The Nation-State and Its Discontents


February 2012 | Ted Nordhaus, Michael Shellenberger,

The Essay: "Against Cosmpolitanism" by Michael Lind.

The Responses:

Nils Gilman & Michael Costigan: "The Arbitrage of the Nation-State."
Ulrich Beck: "The Reality of Cosmopolitanism."
Michael Lind responds.

When the eurozone was on the brink last fall, Michael Lind's summer Breakthrough Journal essay, "Against Cosmopolitanism," appeared prescient. What just a few years ago seemed to be the permanent alignment of interests between the radically different economies of Germany and Greece was replaced by an awareness of the currency union's fragility and contingency. Economic integration had outpaced political integration. The nation-state wasn't giving way to global governance. It was prevailing everywhere.

Not so fast, say Ulrich Beck, one of the world's most influential living sociologists and author of the landmark 1986 tome, Risk Society, and Nils Gilman of Monitor 360 and Michael Costigan of Global Business Network. Cosmopolitanism may not be up to snuff but the nation-state isn't doing so hot either, they argue in a new Breakthrough Forum we publish today.

→ **What you should do**
Answer these questions using the forum introduction above:
(a) Who wrote the essay "Against Cosmopolitanism"?
(b) What 1986 book did Ulrich Beck write?
(c) Which organization is Nils Gilman affiliated with?

→ **Collected data**
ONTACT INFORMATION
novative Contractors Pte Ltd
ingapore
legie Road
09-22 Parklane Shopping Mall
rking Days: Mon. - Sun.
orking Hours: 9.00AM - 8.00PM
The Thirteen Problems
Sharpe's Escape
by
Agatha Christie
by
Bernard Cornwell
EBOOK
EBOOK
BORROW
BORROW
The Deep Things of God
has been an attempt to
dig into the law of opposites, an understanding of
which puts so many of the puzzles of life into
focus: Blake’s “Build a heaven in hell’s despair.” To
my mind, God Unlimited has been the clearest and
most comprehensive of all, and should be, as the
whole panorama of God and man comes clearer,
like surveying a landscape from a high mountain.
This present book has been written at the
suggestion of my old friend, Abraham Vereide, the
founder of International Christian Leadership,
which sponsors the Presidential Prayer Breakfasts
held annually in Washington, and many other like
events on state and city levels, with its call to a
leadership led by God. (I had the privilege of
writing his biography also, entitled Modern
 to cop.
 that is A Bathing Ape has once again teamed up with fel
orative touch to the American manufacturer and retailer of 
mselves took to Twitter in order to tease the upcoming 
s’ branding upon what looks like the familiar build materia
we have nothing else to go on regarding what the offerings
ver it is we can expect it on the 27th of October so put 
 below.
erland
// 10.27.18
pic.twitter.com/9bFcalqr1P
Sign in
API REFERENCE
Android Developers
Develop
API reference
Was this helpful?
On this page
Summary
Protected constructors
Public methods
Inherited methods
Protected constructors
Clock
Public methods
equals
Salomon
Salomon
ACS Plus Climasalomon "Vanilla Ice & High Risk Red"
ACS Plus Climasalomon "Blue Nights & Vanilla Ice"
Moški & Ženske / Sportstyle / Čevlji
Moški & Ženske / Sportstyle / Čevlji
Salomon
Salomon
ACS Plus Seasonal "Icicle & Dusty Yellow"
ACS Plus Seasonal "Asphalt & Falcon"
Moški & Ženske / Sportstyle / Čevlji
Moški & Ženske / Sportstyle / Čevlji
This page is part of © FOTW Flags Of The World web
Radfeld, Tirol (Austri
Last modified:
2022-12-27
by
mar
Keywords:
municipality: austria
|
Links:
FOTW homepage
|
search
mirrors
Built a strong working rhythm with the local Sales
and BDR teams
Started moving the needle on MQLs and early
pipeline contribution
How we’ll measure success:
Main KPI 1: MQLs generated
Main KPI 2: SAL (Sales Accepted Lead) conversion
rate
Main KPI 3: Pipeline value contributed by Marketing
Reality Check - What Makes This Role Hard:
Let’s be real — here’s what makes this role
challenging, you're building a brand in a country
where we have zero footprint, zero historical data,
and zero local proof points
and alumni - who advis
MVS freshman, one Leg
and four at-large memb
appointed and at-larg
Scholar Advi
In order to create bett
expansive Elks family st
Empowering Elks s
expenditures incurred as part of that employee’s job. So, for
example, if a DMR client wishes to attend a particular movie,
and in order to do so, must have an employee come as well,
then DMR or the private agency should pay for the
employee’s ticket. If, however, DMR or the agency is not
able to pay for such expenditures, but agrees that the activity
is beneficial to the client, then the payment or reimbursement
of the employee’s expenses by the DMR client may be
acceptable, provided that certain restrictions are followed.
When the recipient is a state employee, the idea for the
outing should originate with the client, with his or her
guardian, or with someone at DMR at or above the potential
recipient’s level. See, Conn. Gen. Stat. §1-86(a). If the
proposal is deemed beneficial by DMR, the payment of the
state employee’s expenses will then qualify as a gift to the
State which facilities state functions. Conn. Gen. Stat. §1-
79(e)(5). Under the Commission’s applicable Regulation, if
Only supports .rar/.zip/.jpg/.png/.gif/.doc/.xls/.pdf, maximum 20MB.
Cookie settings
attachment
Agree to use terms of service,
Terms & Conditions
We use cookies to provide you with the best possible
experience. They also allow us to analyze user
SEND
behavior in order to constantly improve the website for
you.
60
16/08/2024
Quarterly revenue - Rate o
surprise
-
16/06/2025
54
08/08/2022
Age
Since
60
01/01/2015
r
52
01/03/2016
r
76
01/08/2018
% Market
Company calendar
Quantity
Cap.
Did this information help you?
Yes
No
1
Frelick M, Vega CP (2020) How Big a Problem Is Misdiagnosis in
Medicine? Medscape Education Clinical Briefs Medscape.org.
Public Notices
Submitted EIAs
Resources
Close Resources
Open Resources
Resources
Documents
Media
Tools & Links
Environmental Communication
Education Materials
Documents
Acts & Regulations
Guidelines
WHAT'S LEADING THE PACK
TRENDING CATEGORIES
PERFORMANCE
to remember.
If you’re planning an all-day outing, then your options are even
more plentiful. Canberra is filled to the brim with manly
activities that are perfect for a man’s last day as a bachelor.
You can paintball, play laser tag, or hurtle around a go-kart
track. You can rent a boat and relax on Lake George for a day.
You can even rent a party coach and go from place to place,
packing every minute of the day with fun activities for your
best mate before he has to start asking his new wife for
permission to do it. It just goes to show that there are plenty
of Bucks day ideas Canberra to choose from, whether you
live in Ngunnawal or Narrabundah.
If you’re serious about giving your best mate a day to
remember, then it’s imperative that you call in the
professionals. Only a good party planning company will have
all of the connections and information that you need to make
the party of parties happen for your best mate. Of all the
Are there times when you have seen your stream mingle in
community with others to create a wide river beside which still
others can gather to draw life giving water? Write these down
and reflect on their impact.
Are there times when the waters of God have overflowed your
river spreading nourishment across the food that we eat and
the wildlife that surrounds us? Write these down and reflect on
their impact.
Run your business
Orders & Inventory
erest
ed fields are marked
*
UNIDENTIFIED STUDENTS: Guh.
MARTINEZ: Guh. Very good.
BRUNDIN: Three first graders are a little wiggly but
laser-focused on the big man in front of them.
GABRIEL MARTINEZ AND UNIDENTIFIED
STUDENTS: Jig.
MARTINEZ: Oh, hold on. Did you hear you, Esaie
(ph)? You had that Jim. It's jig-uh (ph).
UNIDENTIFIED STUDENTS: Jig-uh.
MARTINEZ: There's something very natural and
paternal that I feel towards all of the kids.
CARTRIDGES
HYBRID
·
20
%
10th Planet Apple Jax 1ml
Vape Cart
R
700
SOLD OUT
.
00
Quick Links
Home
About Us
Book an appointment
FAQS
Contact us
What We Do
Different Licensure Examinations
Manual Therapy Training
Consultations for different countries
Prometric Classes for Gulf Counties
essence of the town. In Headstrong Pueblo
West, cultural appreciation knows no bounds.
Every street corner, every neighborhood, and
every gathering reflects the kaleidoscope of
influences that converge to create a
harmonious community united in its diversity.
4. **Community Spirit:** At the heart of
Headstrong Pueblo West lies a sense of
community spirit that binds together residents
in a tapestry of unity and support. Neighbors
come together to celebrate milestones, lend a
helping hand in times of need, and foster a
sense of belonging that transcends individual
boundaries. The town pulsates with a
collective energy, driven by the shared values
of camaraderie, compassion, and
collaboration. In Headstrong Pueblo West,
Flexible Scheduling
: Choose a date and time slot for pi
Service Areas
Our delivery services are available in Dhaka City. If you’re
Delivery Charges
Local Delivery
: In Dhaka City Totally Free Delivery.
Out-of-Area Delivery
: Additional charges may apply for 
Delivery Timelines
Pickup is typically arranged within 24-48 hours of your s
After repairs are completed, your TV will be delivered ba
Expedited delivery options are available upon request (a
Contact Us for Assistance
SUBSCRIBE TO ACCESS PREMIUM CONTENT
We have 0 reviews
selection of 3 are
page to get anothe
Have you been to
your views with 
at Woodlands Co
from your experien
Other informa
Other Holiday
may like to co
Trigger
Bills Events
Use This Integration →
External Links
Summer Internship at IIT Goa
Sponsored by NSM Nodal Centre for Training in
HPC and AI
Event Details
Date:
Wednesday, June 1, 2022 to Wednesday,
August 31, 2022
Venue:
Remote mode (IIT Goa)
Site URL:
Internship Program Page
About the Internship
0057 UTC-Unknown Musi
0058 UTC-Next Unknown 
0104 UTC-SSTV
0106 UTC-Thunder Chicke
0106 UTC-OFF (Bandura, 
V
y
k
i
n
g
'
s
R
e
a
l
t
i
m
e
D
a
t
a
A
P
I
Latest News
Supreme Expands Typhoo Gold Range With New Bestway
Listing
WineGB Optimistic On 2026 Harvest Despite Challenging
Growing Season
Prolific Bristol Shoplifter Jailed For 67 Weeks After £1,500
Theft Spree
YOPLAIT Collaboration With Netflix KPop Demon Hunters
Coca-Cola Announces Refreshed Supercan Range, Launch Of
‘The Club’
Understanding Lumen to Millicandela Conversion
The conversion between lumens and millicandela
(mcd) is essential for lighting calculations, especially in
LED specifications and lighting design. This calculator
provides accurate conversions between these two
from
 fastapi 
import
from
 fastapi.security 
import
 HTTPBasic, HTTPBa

→ **Answer space**
(a) Michael Lind
(b) Risk Society
(c) Monitor 360